Главное, не знал он, над чем она смеется: неужели над ним, и в самом деле глупым и нескладным по сравнению с нею, пышной и пышущей озорством дивчиной, которая намного старше его. И в то же время – нет! Она была такая ласковая, близкая – протяни только руку!– я лицо ее крупное, улыбчивое, и губы крупные тоже и, вероятно, очень мягкие, и глаза, затягивающие, как омут, и грудь, плотно обтянутая кофточкой.

– Гляди, гляди: глупа, а захватиста! – заметив ухищрения Гальки, сказал Витька Крыса. – Свежинку почуяла.

– А тебе что, завидно? – блеснула на него глазами Галька. – Кого хочу, того люблю. Каждый свой характер имеет. И ты ко мне не подкатывайся. Бортиком!

– Ах ты, цыпа на сандальных каблучках! – Витька со смехом обхватил ее за плечи.

– Бортиком, бортиком! – повторила Галька, но Витькины руки соскользнула с ее плеч на грудь, и он, играя, стал валить ее со стула.

Галька вывернулась и оттолкнула его от себя.

– Уйди, Квазимодо страшный! Не приставай! А то мой цыпленочек и впрямь что обо мне подумает. А мы с ним и сидеть рядышком будем. Ладно? – Она заглянула в глаза Антону. – У нас дело пойдет как по бархату.

Когда сели за стол, Галька действительно оказалась рядом с Антоном, угощала его и подливала водку в его стакан.

– А ну до дна!

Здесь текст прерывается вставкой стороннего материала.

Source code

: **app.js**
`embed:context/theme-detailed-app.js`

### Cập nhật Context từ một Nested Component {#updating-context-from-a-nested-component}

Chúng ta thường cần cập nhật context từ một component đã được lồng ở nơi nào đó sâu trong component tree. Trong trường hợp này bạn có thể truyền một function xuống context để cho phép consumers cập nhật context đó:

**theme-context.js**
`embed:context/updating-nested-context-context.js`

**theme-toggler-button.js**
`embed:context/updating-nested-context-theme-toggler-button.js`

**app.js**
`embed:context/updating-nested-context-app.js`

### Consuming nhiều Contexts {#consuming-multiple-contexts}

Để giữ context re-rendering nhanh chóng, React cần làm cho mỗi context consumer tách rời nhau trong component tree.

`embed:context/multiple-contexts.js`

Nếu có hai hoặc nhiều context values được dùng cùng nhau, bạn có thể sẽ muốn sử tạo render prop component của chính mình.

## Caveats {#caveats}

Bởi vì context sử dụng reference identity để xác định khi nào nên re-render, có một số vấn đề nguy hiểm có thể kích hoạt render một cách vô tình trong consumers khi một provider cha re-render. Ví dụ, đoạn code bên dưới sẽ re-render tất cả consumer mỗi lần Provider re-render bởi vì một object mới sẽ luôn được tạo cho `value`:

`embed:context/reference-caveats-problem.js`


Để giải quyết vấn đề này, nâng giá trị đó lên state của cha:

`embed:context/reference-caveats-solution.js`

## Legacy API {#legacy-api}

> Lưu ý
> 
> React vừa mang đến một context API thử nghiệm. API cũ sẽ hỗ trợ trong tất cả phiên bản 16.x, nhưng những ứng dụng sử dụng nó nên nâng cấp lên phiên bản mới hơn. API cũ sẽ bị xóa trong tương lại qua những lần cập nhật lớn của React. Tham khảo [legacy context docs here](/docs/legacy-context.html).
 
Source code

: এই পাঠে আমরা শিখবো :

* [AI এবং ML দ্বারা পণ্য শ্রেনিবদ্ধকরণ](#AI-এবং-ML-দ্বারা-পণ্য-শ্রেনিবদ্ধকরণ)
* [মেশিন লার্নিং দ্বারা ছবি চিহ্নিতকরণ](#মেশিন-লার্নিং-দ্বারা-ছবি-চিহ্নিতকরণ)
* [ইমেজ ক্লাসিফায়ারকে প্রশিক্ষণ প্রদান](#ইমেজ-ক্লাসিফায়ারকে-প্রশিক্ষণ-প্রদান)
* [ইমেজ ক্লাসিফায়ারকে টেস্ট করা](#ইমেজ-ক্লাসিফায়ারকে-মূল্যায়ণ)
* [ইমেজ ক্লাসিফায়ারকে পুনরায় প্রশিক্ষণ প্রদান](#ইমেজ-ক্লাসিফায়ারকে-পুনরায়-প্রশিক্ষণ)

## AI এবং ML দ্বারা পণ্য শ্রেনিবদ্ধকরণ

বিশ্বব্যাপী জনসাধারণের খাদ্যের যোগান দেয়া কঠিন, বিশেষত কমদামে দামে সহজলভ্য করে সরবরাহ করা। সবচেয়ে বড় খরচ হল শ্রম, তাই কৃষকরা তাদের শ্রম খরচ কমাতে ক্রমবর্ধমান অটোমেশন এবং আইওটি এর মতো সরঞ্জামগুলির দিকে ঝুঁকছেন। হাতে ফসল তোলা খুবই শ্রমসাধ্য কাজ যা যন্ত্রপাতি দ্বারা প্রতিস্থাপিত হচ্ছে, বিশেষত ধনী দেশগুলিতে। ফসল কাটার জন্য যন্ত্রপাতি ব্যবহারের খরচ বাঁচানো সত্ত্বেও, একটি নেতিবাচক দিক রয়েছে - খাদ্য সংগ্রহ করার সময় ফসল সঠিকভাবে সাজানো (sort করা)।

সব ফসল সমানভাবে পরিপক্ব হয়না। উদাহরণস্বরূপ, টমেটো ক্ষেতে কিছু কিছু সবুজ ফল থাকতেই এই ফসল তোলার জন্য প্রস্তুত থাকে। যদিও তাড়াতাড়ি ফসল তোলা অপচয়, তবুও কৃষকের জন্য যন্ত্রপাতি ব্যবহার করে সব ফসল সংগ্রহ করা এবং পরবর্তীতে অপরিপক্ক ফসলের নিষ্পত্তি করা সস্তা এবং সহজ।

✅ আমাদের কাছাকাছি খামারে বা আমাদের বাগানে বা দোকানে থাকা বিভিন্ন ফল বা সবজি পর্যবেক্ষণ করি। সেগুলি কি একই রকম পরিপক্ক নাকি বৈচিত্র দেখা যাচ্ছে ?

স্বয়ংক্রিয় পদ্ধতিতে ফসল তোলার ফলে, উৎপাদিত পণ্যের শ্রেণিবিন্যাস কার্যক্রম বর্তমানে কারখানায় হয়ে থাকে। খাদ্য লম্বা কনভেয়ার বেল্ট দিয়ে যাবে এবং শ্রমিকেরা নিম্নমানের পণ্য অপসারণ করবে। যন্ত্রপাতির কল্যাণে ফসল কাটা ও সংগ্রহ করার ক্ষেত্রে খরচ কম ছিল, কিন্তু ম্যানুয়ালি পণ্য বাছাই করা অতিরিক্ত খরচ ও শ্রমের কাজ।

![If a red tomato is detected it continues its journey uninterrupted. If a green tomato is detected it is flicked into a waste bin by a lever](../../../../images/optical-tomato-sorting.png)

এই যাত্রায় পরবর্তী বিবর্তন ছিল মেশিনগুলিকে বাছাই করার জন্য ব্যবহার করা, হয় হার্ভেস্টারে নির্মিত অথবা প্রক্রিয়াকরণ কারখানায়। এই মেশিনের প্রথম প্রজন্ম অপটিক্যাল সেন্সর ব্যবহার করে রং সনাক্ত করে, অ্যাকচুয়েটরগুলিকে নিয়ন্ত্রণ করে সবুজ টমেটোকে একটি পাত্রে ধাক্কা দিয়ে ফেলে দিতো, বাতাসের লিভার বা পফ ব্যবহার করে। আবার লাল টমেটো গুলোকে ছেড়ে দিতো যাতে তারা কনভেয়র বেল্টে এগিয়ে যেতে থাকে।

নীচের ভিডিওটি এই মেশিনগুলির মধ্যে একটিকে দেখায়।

До дна! Вот так вот!

Много ему и не требовалось: Антон не заметил, как все перед глазами у него пошло кругом, я поплыло, и совершенно изменилось, как повеселели все, как будто подобрели, даже Витька, даже парень со шрамом. Появилась гармонь, и какая-то громогласная девица затянули песню, а другая выскочила из-за стола и запрыгала как заводная, дрыгая плечами, выбивая каблуками замысловатую дробь под непристойные частушки. Все смеялись, и Антон тоже смеялся и почему-то стал барабанить руками по столу, пока Галька не взяла его за руки и не притянула к себе.